**YOUR GOAL**
Output every line of the listing, exactly and completely.

** Opening ENTRIES PROVIDED block **

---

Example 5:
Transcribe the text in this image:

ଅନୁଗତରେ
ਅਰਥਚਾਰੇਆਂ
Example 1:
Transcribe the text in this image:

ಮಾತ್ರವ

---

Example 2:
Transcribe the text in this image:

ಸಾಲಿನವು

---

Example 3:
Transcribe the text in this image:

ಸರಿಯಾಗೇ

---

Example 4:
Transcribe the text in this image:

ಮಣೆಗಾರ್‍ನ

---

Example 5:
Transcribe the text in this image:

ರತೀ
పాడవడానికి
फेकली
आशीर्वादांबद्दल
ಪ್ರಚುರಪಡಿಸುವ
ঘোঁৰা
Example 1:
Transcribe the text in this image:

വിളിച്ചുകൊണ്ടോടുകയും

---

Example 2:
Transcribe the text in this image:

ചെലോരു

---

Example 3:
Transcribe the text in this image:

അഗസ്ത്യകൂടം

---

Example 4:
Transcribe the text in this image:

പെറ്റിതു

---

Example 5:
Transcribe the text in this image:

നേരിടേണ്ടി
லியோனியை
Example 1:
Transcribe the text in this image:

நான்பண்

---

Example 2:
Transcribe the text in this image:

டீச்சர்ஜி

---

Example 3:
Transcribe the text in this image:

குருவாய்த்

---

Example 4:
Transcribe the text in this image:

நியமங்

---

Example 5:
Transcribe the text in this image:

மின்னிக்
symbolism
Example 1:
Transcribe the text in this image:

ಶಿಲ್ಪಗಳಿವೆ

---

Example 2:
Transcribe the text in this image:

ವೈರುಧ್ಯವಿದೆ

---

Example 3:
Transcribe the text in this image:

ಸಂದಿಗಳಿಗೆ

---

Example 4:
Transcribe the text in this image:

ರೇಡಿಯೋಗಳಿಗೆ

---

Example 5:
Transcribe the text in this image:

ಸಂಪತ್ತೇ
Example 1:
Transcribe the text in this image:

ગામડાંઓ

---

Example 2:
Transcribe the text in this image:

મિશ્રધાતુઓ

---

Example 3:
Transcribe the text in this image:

** Closing ENTRIES PROVIDED block **

**OUTPUT FOR THIS TASK**
---

Example 5:
Transcribe the text in this image:

ଅନୁଗତରେ
ਅਰਥਚਾਰੇਆਂ
Example 1:
Transcribe the text in this image:

ಮಾತ್ರವ

---

Example 2:
Transcribe the text in this image:

ಸಾಲಿನವು

---

Example 3:
Transcribe the text in this image:

ಸರಿಯಾಗೇ

---

Example 4:
Transcribe the text in this image:

ಮಣೆಗಾರ್‍ನ

---

Example 5:
Transcribe the text in this image:

ರತೀ
పాడవడానికి
फेकली
आशीर्वादांबद्दल
ಪ್ರಚುರಪಡಿಸುವ
ঘোঁৰা
Example 1:
Transcribe the text in this image:

വിളിച്ചുകൊണ്ടോടുകയും

---

Example 2:
Transcribe the text in this image:

ചെലോരു

---

Example 3:
Transcribe the text in this image:

അഗസ്ത്യകൂടം

---

Example 4:
Transcribe the text in this image:

പെറ്റിതു

---

Example 5:
Transcribe the text in this image:

നേരിടേണ്ടി
லியோனியை
Example 1:
Transcribe the text in this image:

நான்பண்

---

Example 2:
Transcribe the text in this image:

டீச்சர்ஜி

---

Example 3:
Transcribe the text in this image:

குருவாய்த்

---

Example 4:
Transcribe the text in this image:

நியமங்

---

Example 5:
Transcribe the text in this image:

மின்னிக்
symbolism
Example 1:
Transcribe the text in this image:

ಶಿಲ್ಪಗಳಿವೆ

---

Example 2:
Transcribe the text in this image:

ವೈರುಧ್ಯವಿದೆ

---

Example 3:
Transcribe the text in this image:

ಸಂದಿಗಳಿಗೆ

---

Example 4:
Transcribe the text in this image:

ರೇಡಿಯೋಗಳಿಗೆ

---

Example 5:
Transcribe the text in this image:

ಸಂಪತ್ತೇ
Example 1:
Transcribe the text in this image:

ગામડાંઓ

---

Example 2:
Transcribe the text in this image:

મિશ્રધાતુઓ

---

Example 3:
Transcribe the text in this image:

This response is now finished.